-------- Text extract --------

Member of the Australian Parliament for Leichhardt
- In office 5 March 1983 – 8 February 1993
- Preceded by: David Thomson
- Succeeded by: Peter Dodd

Personal details
- Born: 14 April 1943 Toowoomba, Queensland, Australia
- Died: 27 July 2022 (aged 79) Gordonvale, Queensland, Australia
- Party: Labor
- Occupation: Solicitor

= John Gayler =

Australian politician (1943–2022)

John Gayler (14 April 1943 – 27 July 2022) was an Australian politician. He served in the House of Representatives from 1983 to 1993, representing the Queensland seat of Leichhardt for the Australian Labor Party (ALP).

==Early life==
Gayler was born on 14 April 1943 in Toowoomba, Queensland. He was a solicitor prior to entering politics. According to The Canberra Times, he was also a former representative rugby league player and was known for "his legal work, his involvement in prisoner aid and black affairs, as well as for his continued administrative involvement in rugby league".

--------

_Challenges_.
• 1. Answer these questions from the John Gayler biography:
(a) Who preceded Gayler as the member for Leichhardt?
(b) In which town did Gayler die?
(c) What was Gayler's occupation before he entered politics?
• 2. Output the passage of the John Gayler biography from "John Gayler (14" to "Labor Party (ALP).", copied word for word.
• 3. Pick up the John Gayler biography after its final sentence and continue writing it.
The items that come next are separate material and do not belong to the John Gayler biography.

-------- Extracted material --------

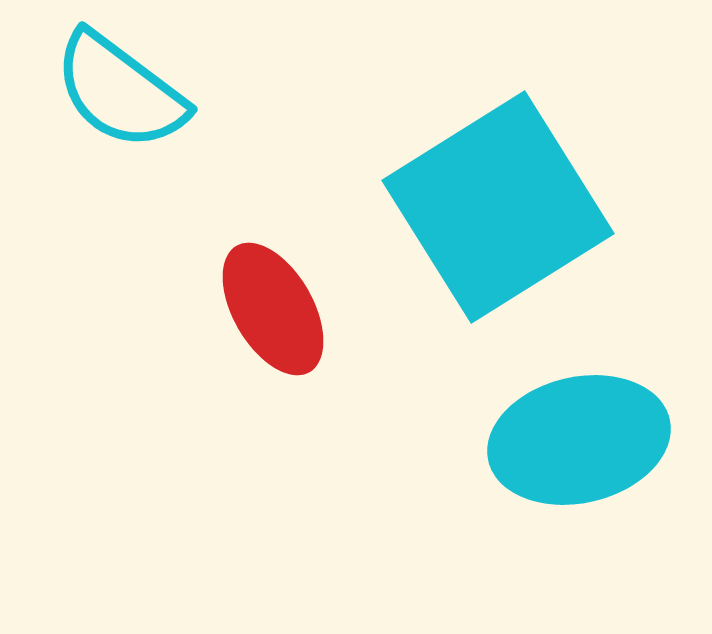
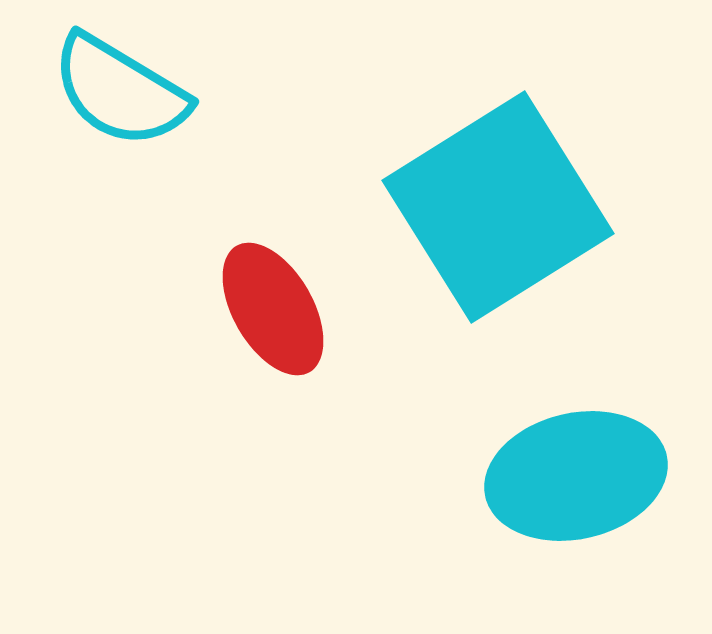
cyan semicircle: rotated 6 degrees counterclockwise
cyan ellipse: moved 3 px left, 36 px down
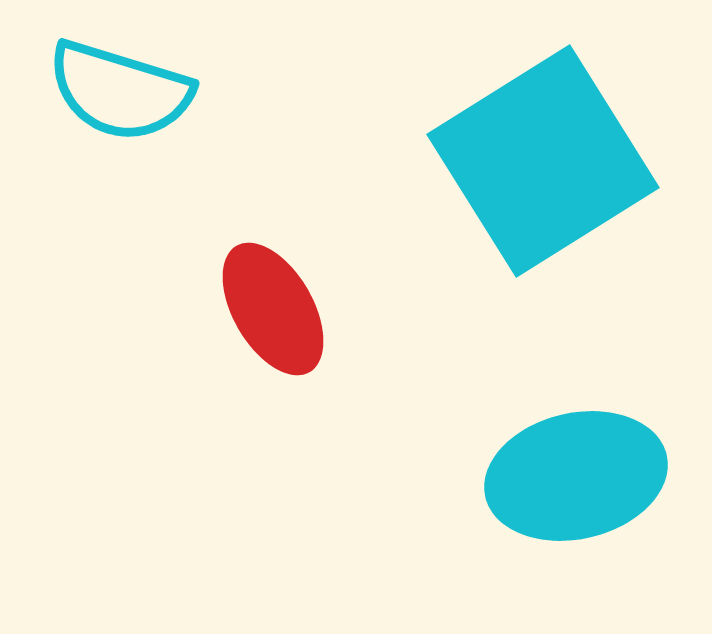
cyan semicircle: rotated 14 degrees counterclockwise
cyan square: moved 45 px right, 46 px up
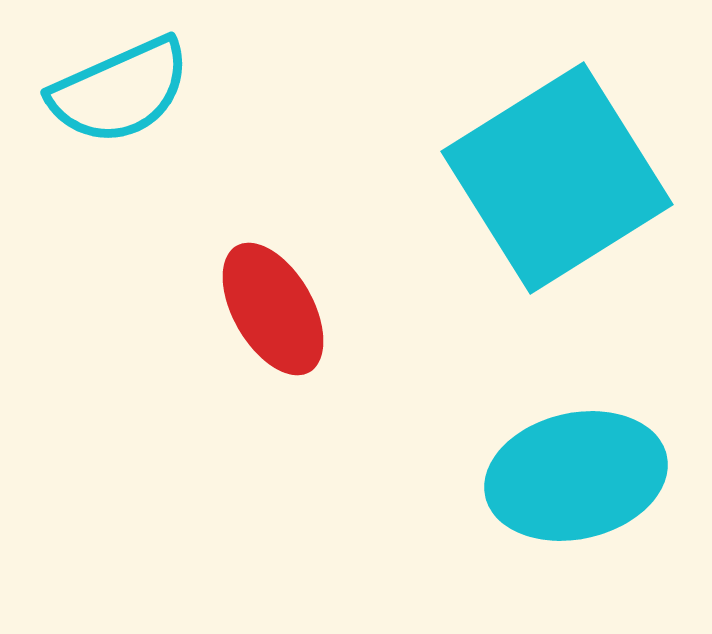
cyan semicircle: rotated 41 degrees counterclockwise
cyan square: moved 14 px right, 17 px down
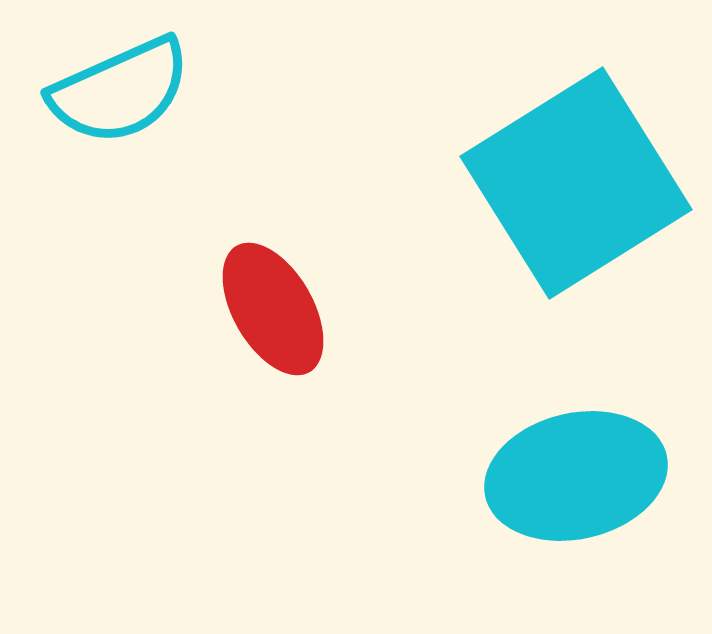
cyan square: moved 19 px right, 5 px down
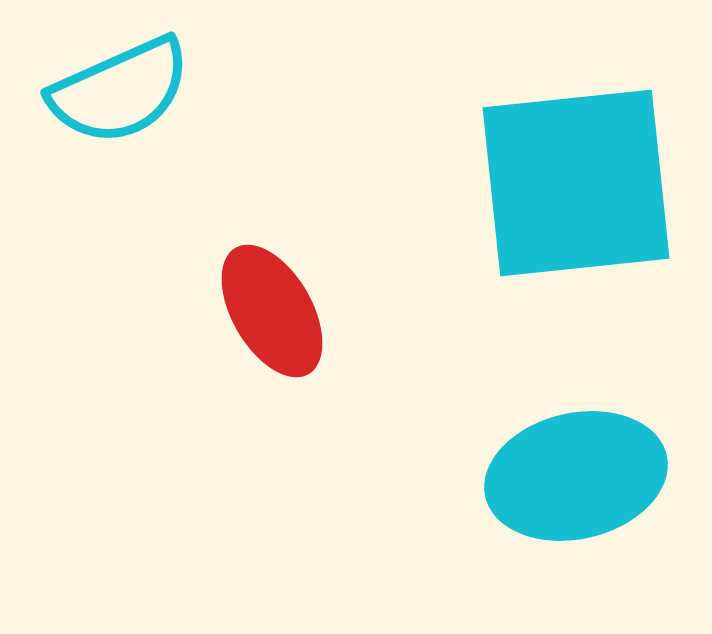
cyan square: rotated 26 degrees clockwise
red ellipse: moved 1 px left, 2 px down
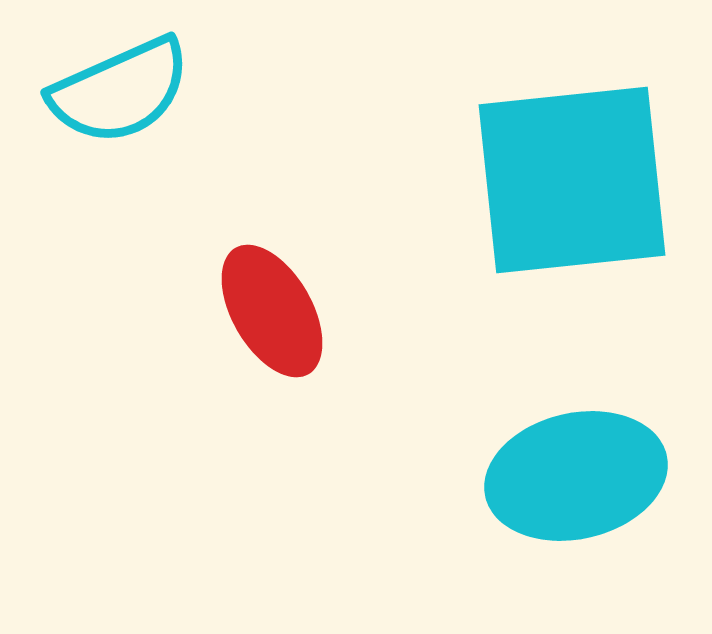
cyan square: moved 4 px left, 3 px up
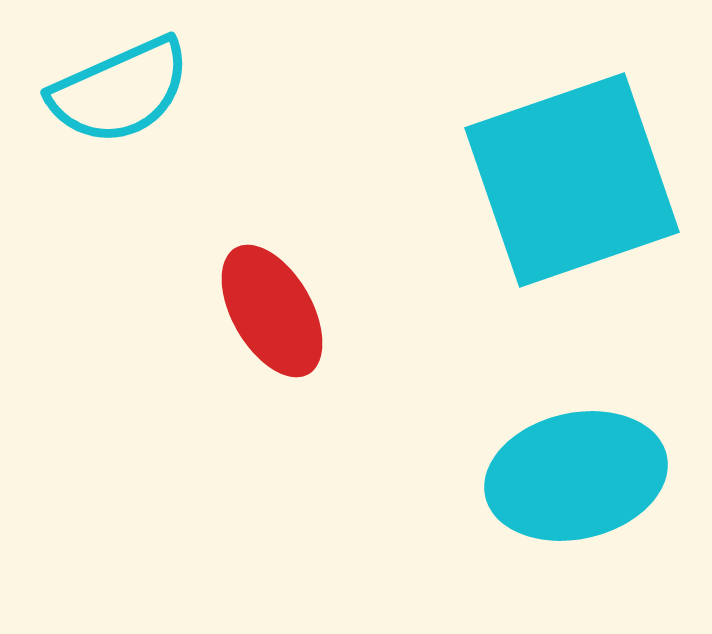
cyan square: rotated 13 degrees counterclockwise
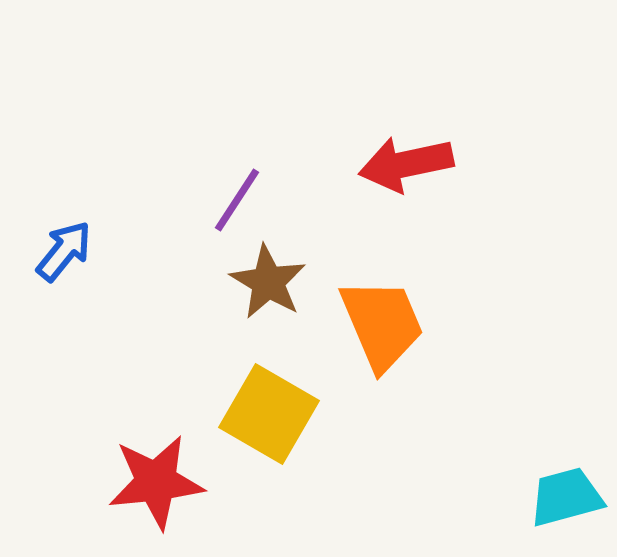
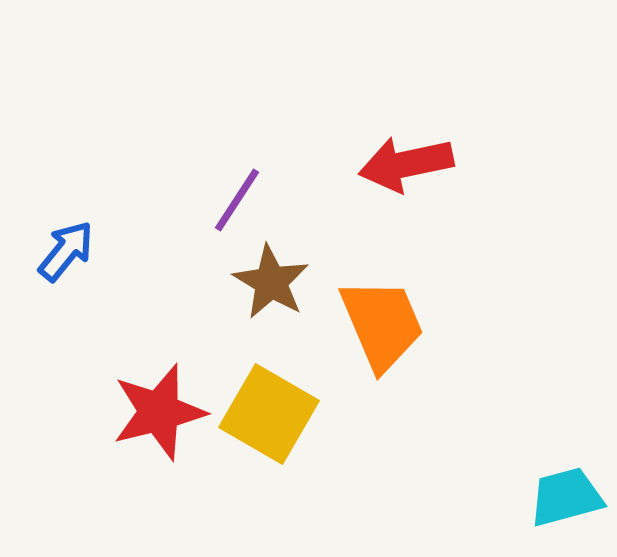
blue arrow: moved 2 px right
brown star: moved 3 px right
red star: moved 3 px right, 70 px up; rotated 8 degrees counterclockwise
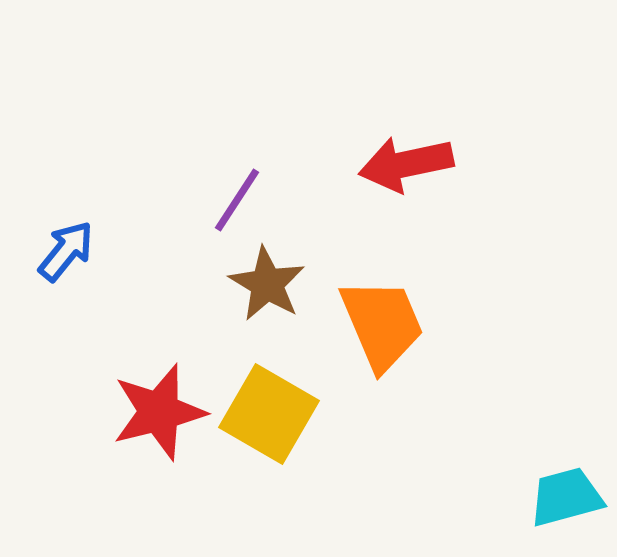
brown star: moved 4 px left, 2 px down
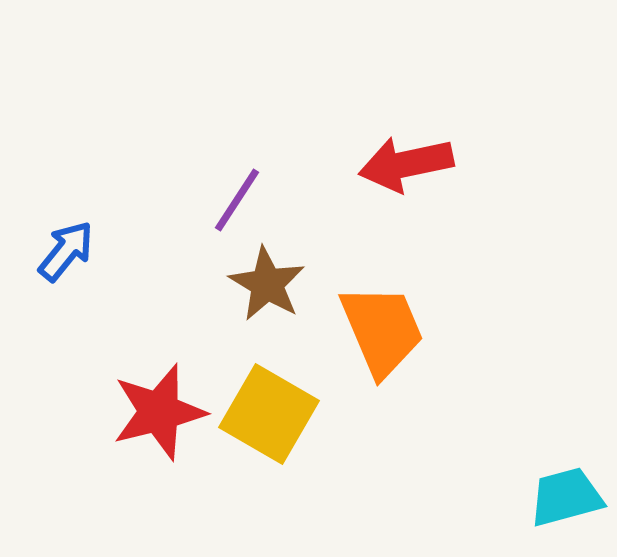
orange trapezoid: moved 6 px down
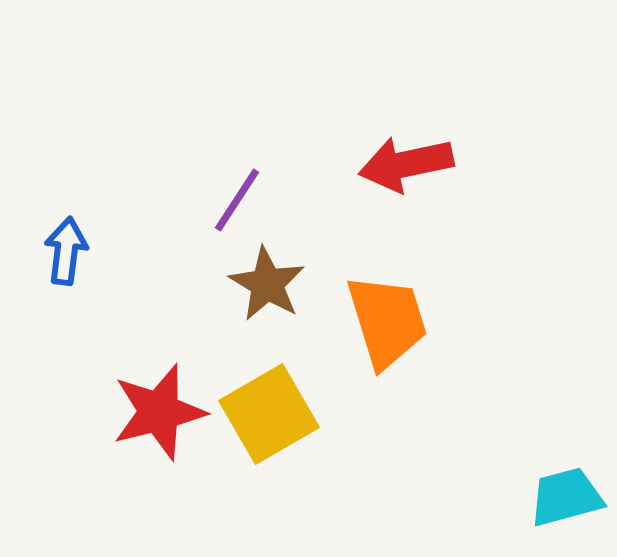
blue arrow: rotated 32 degrees counterclockwise
orange trapezoid: moved 5 px right, 9 px up; rotated 6 degrees clockwise
yellow square: rotated 30 degrees clockwise
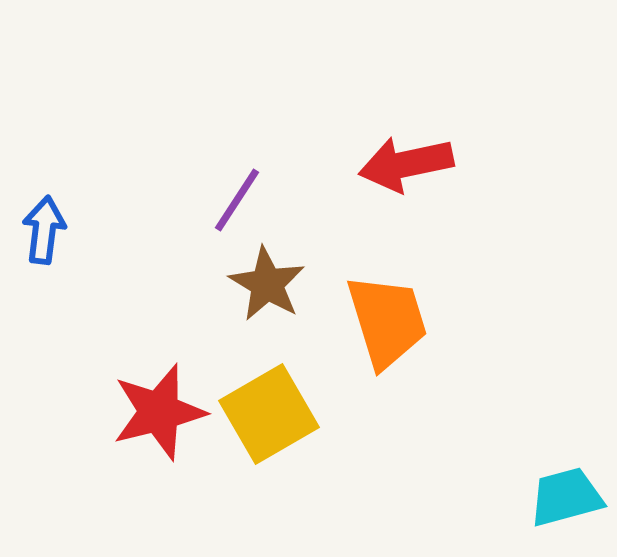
blue arrow: moved 22 px left, 21 px up
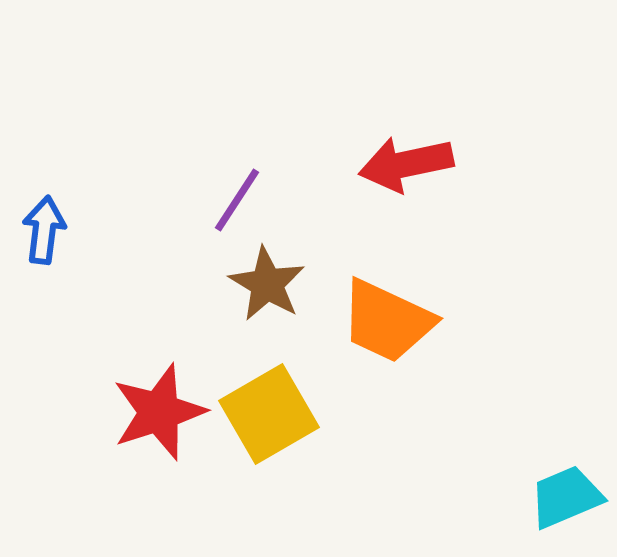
orange trapezoid: rotated 132 degrees clockwise
red star: rotated 4 degrees counterclockwise
cyan trapezoid: rotated 8 degrees counterclockwise
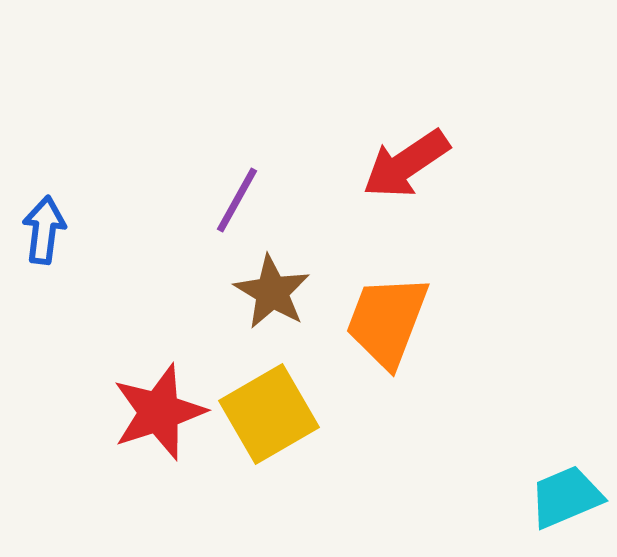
red arrow: rotated 22 degrees counterclockwise
purple line: rotated 4 degrees counterclockwise
brown star: moved 5 px right, 8 px down
orange trapezoid: rotated 86 degrees clockwise
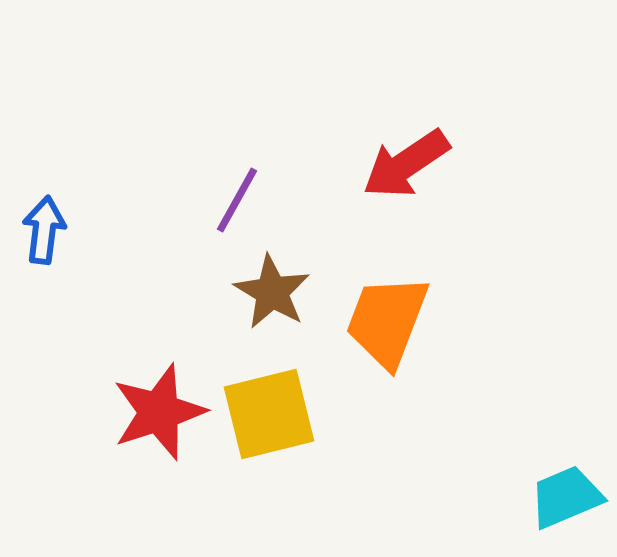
yellow square: rotated 16 degrees clockwise
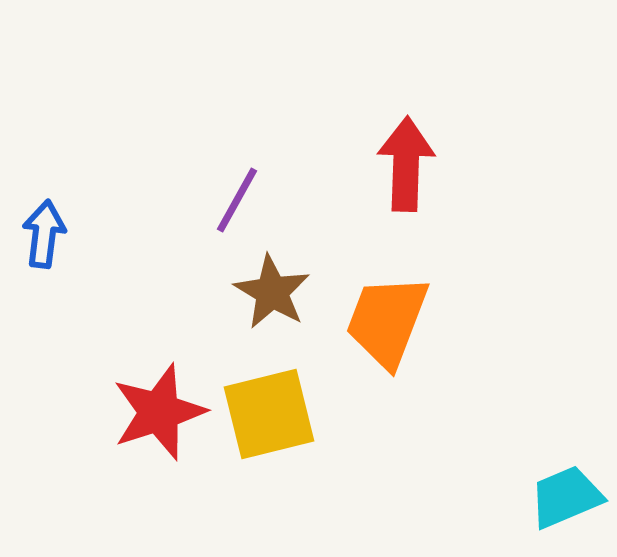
red arrow: rotated 126 degrees clockwise
blue arrow: moved 4 px down
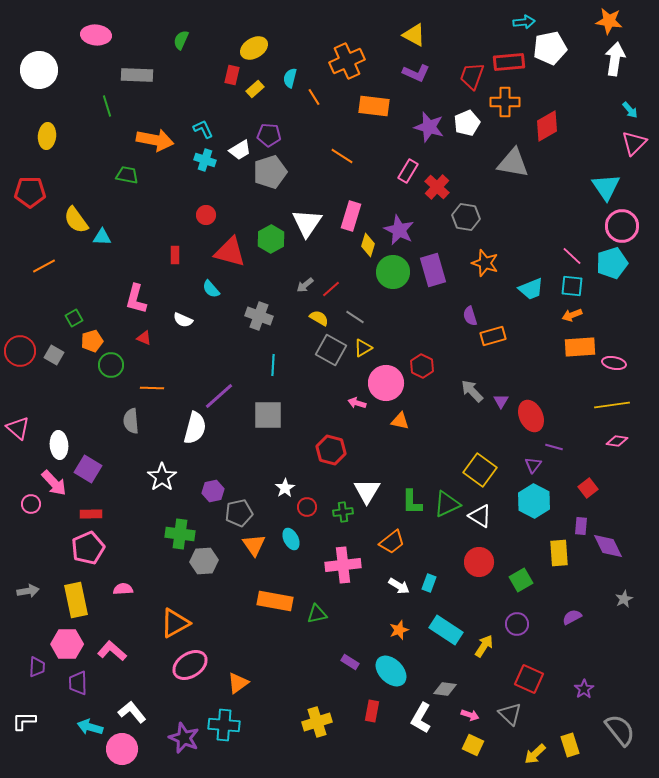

--------

_Response list_.
• 1.
(a) David Thomson
(b) Gordonvale, Queensland, Australia
(c) Solicitor

• 2.
John Gayler (14 April 1943 – 27 July 2022) was an Australian politician. He served in the House of Representatives from 1983 to 1993, representing the Queensland seat of Leichhardt for the Australian Labor Party (ALP).

• 3.
==Politics==
Gayler was elected to parliament at the 1983 federal election, defeating the incumbent National Party member David Thomson, a minister in the Fraser government. He was re-elected at the 1987 and 1990 elections before retiring from politics at the 1993 election.

Gayler served on the Joint Standing Committee on Foreign Affairs and Defence, the House Standing Committee on Aboriginal Affairs and the House Select Committee into Aboriginal Education. He served on the council of the Australian Institute of Aboriginal Studies from 1985 to 1990. Gayler took a keen interest in the protection of the Daintree Rainforest within his electorate, supporting the listing of the Wet Tropics of Queensland as a World Heritage Site and drawing attention to illegal logging. He supported Prime Minister Bob Hawke in the two leadership spills held in 1991, and in January 1992 publicly criticised Hawke's successor Paul Keating for his leadership style. He confirmed his intention to retire in mid-1992.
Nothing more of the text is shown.